***** Data records
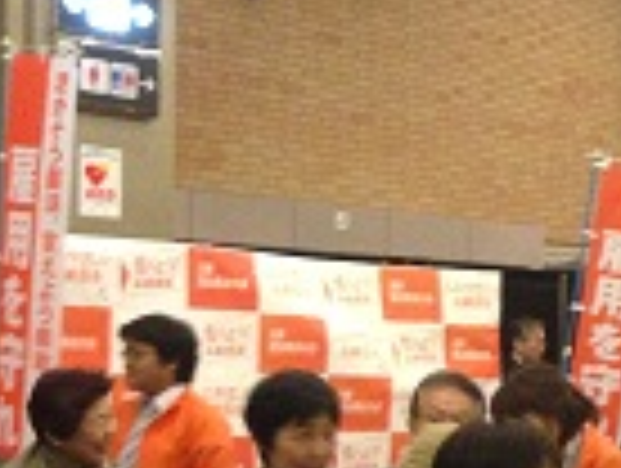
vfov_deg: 12.6
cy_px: 450
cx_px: 963
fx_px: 2103
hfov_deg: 15.4
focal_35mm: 117
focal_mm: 4.13
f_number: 2.4
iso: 400
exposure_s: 1/15
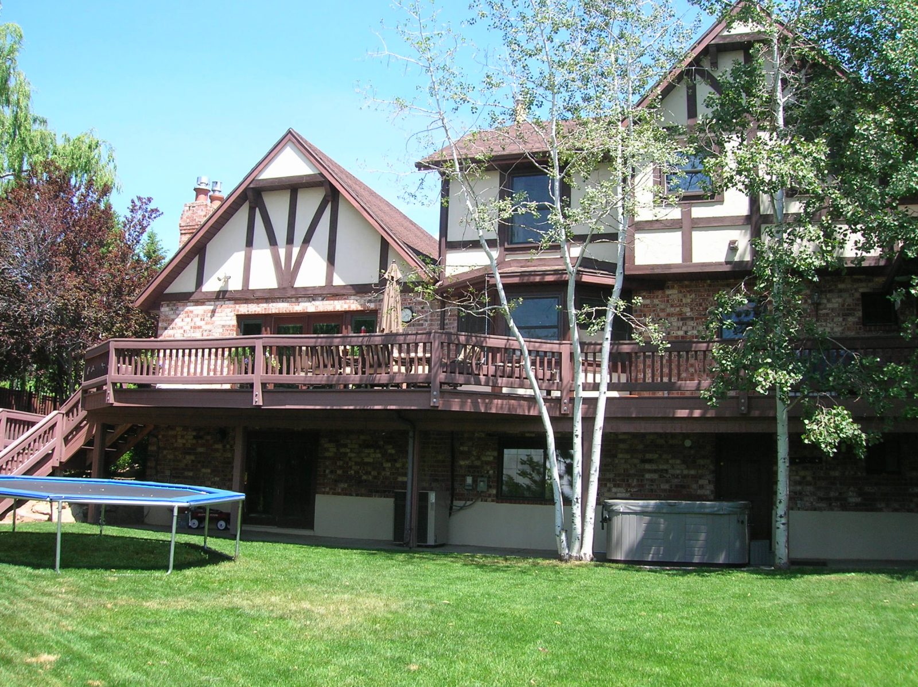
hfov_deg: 54.0
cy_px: 344
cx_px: 459
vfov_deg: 41.7
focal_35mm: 34
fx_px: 901
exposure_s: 1/129
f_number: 4.9
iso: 50
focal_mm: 5.7
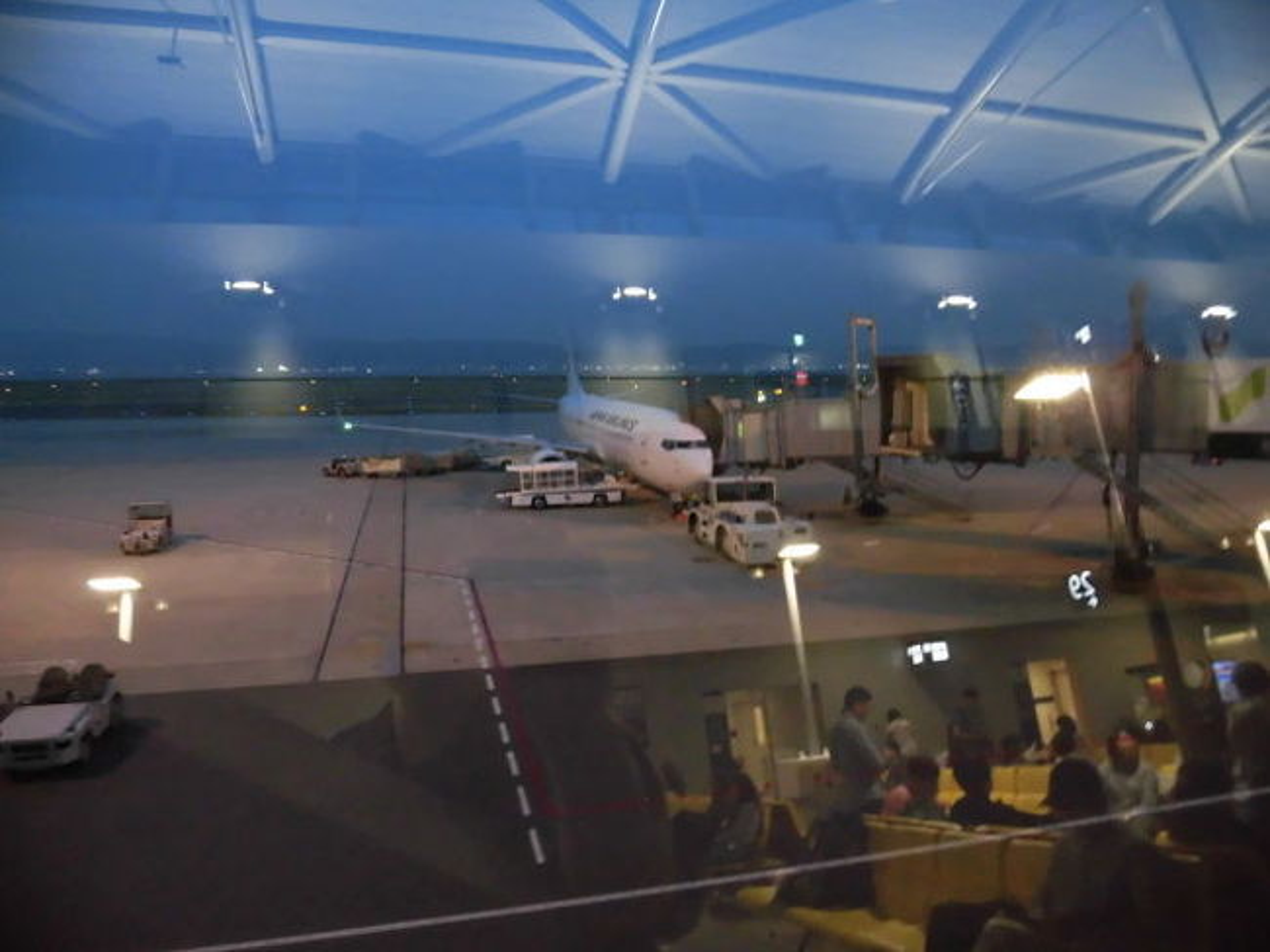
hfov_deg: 71.6
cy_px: 476
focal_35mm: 24
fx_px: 880
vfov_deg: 56.8
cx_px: 635
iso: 800
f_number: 3.1
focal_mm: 4.3
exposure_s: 1/15
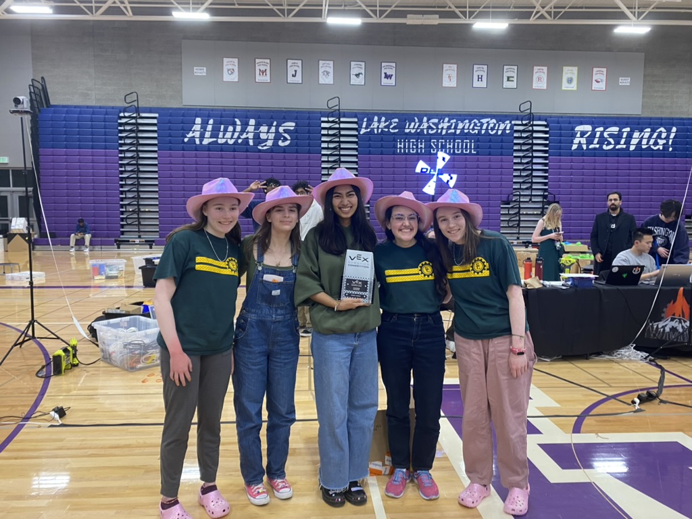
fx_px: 520
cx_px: 346
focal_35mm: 26
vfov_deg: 53.1
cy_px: 260
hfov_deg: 67.3
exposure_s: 1/60
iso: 100
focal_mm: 4.25
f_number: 1.8
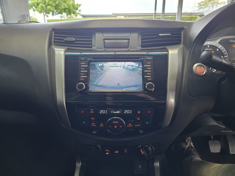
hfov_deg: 71.6
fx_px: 163
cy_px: 85
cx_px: 120
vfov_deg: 56.8
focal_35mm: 24
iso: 320
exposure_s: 1/100
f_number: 1.7
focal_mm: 6.25
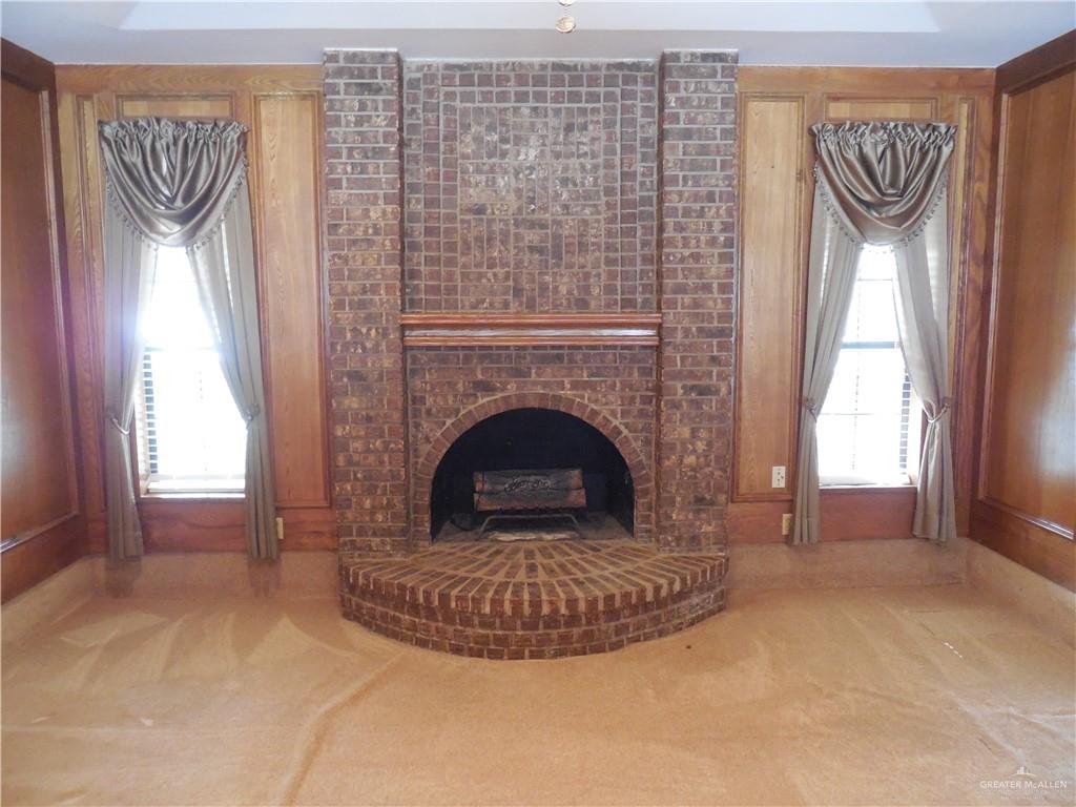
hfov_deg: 67.3
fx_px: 808
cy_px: 404
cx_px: 538
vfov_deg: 53.1
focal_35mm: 26
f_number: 3.5
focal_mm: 4.6
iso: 800
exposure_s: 1/20
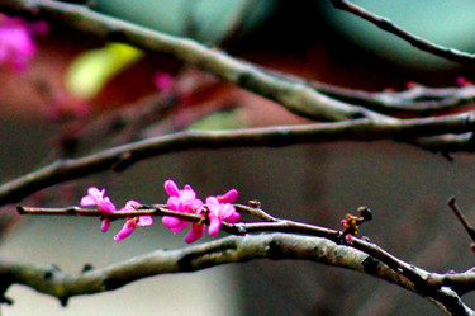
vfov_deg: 1.7
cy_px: -4
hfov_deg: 2.6
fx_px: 10529
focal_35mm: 799
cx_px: 339
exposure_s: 1/320
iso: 1600
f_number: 5.6
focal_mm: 200
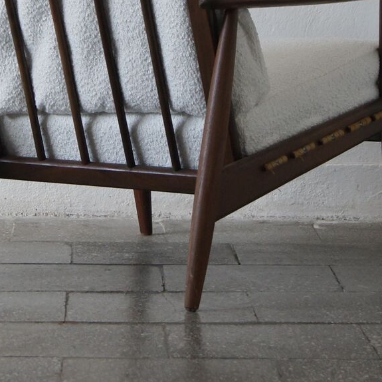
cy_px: -10
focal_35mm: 199
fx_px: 2490
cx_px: 82
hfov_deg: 8.8
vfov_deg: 8.7
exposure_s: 1/100
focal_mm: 45
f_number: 5.6
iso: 400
**********
:: Your goal ::
Reproduce the material word for word. Skip every picture it holds.

:: Result of the task ::
vfov_deg: 12.6
cy_px: 450
cx_px: 963
fx_px: 2103
hfov_deg: 15.4
focal_35mm: 117
focal_mm: 4.13
f_number: 2.4
iso: 400
exposure_s: 1/15
hfov_deg: 54.0
cy_px: 344
cx_px: 459
vfov_deg: 41.7
focal_35mm: 34
fx_px: 901
exposure_s: 1/129
f_number: 4.9
iso: 50
focal_mm: 5.7
hfov_deg: 71.6
cy_px: 476
focal_35mm: 24
fx_px: 880
vfov_deg: 56.8
cx_px: 635
iso: 800
f_number: 3.1
focal_mm: 4.3
exposure_s: 1/15
fx_px: 520
cx_px: 346
focal_35mm: 26
vfov_deg: 53.1
cy_px: 260
hfov_deg: 67.3
exposure_s: 1/60
iso: 100
focal_mm: 4.25
f_number: 1.8
hfov_deg: 71.6
fx_px: 163
cy_px: 85
cx_px: 120
vfov_deg: 56.8
focal_35mm: 24
iso: 320
exposure_s: 1/100
f_number: 1.7
focal_mm: 6.25
hfov_deg: 67.3
fx_px: 808
cy_px: 404
cx_px: 538
vfov_deg: 53.1
focal_35mm: 26
f_number: 3.5
focal_mm: 4.6
iso: 800
exposure_s: 1/20
vfov_deg: 1.7
cy_px: -4
hfov_deg: 2.6
fx_px: 10529
focal_35mm: 799
cx_px: 339
exposure_s: 1/320
iso: 1600
f_number: 5.6
focal_mm: 200
cy_px: -10
focal_35mm: 199
fx_px: 2490
cx_px: 82
hfov_deg: 8.8
vfov_deg: 8.7
exposure_s: 1/100
focal_mm: 45
f_number: 5.6
iso: 400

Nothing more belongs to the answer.